- _Source text_:
Pre-dawn, Dune 45
Woke up 4:15am, packed up our tents then hopped onto the truck, remaining in our sleeping bags for the 45min drive to the base of the famous Dune 45. An Acacia truck arrived when we did and a few crazy people battled to get to the top first. I was content just to plod up slowly, one foot in front of the other. My knees were giving me hell. Dad was the 5th person to reach the top which I was very impressed with - his knees must be in far better shape than mine! Apparently the dune is 300m high. The last part, unlike with the sand-boarding dunes, was the easiest so that was good. Everyone climbed up except Sue which is ironic seeing as how she'd been complaining with Shelley about how we should have been allowed to climb Dune 7, the tallest sand dune, instead. Frankly, if she couldn't make it up Spitzkoppe, there was no way she was making it up Dune 45, let alone Dune 7! At the top we sat for awhile in the semi-darkness taking it all in and then all of a sudden the sun began to appear over the top of some very distant sand dunes.
It was amazing how fast it rose! Within about 30sec the whole sun was visible. We took lots more dune photos then, as the reds came out a lot stronger. Then we headed down, which of course was lots, lots easier than going up! When we were neaing the final descent Shelley, Rosie and I took a great leap off the edge and bounded down the slope. Shelley even rolled some of the way! When we got back to the truck breakfast was waiting which was awesome as we all felt famished. We then drove 20km to Sossousvlei to go on a bush walk. Our guide was Yuri, a Japanese lady who had been leading tours for 11 years. She was very very knowledgeable and energetic (running along the dunes!) and her enthusiasm for the desert was infectious. First she showed us the nest of a trapdoor spider, then a thorny plant that some animals just eat the juicy tip of.

- _Dataset entries_:
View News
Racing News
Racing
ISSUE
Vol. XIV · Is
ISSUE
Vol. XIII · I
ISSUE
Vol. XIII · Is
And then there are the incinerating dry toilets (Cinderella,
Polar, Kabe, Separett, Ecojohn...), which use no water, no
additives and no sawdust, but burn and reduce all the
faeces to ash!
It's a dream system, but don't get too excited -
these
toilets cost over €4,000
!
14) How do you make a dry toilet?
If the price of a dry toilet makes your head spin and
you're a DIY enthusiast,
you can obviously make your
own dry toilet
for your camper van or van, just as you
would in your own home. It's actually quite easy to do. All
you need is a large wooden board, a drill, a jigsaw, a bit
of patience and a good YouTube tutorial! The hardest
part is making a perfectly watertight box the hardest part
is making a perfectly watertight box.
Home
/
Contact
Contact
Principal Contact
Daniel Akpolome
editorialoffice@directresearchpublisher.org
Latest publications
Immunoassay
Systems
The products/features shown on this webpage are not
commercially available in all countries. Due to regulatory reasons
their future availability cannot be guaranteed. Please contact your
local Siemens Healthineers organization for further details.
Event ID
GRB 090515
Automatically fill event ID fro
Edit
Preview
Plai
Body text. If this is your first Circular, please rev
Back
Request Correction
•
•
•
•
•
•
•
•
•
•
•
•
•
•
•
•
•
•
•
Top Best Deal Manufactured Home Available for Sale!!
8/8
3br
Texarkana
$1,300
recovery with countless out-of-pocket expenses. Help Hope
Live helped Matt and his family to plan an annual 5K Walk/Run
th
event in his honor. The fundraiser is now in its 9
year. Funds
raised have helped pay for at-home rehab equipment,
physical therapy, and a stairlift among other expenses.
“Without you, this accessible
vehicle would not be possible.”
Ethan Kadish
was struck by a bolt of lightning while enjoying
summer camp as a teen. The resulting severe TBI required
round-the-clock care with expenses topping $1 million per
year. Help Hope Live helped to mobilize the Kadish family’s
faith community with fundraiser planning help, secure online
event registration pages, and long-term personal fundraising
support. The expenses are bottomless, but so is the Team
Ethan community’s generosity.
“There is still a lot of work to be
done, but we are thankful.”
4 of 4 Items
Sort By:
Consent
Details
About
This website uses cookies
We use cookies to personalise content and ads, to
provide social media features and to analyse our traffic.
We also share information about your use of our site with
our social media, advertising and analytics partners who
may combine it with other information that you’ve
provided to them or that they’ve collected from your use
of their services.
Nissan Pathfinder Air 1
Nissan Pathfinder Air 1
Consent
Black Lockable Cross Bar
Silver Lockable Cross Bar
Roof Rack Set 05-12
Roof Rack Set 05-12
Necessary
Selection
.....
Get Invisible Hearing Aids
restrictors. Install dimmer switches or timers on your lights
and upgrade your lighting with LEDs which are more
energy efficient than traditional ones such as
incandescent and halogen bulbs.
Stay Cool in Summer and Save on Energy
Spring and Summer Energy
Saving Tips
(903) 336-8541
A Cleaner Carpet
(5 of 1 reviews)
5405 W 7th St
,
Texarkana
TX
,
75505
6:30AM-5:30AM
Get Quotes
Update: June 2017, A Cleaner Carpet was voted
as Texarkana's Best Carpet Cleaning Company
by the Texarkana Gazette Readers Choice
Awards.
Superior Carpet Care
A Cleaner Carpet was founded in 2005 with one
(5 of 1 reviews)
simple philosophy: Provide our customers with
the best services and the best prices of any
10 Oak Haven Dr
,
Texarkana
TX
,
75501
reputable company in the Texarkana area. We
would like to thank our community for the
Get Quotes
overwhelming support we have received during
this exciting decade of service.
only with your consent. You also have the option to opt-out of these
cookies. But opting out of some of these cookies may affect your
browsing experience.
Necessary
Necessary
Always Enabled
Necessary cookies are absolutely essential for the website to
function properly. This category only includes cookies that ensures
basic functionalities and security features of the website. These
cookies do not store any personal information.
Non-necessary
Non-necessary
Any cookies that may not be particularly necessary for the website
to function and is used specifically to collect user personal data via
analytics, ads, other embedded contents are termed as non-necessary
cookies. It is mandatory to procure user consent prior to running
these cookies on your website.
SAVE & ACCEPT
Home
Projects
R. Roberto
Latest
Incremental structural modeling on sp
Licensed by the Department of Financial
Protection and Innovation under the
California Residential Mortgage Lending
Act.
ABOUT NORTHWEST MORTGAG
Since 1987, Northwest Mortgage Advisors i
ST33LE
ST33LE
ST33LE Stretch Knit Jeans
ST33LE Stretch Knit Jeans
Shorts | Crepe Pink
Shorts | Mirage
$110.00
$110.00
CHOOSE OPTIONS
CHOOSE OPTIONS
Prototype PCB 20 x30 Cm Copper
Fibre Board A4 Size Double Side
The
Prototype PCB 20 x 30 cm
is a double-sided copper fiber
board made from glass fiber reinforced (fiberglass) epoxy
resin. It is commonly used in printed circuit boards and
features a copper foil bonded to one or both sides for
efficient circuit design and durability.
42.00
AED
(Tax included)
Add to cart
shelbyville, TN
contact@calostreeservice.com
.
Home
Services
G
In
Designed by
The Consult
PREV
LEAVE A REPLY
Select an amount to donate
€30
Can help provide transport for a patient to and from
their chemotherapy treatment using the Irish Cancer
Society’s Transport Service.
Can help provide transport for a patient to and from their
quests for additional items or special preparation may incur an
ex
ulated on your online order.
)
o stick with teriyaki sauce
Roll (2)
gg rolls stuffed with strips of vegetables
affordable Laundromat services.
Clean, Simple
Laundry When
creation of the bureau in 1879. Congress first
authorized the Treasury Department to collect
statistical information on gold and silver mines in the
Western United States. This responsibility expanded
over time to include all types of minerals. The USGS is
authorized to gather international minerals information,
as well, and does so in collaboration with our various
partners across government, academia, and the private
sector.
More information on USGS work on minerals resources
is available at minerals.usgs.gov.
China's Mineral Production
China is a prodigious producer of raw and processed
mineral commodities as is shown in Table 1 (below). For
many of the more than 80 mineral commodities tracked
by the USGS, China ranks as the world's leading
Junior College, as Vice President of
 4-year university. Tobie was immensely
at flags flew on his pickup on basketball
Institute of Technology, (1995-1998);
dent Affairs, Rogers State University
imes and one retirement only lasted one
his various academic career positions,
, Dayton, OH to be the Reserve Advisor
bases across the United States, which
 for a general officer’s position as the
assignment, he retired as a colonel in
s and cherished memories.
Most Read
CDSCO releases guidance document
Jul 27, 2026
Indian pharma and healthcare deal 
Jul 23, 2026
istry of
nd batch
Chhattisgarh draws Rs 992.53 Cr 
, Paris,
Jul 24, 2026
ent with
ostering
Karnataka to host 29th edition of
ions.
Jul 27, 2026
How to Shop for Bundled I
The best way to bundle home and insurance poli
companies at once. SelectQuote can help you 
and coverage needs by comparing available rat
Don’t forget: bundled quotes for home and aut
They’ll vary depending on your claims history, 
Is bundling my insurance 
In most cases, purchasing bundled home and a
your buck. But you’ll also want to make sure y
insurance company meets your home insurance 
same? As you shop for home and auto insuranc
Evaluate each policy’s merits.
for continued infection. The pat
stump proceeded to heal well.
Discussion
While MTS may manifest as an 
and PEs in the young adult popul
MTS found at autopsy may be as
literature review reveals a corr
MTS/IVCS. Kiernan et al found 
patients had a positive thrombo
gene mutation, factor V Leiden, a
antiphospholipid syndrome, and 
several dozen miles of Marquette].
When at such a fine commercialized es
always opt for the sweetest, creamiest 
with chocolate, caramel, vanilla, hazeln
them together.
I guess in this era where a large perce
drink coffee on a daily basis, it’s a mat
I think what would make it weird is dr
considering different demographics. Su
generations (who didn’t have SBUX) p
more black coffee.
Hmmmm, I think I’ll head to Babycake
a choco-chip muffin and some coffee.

- _Description of the task_:
Can you reproduce the stretch of the Dune 45 diary entry from "It was amazing" through "juicy tip of.", word for word? Rely on the Dune 45 diary entry alone.

- _Your solution_:
It was amazing how fast it rose! Within about 30sec the whole sun was visible. We took lots more dune photos then, as the reds came out a lot stronger. Then we headed down, which of course was lots, lots easier than going up! When we were neaing the final descent Shelley, Rosie and I took a great leap off the edge and bounded down the slope. Shelley even rolled some of the way! When we got back to the truck breakfast was waiting which was awesome as we all felt famished. We then drove 20km to Sossousvlei to go on a bush walk. Our guide was Yuri, a Japanese lady who had been leading tours for 11 years. She was very very knowledgeable and energetic (running along the dunes!) and her enthusiasm for the desert was infectious. First she showed us the nest of a trapdoor spider, then a thorny plant that some animals just eat the juicy tip of.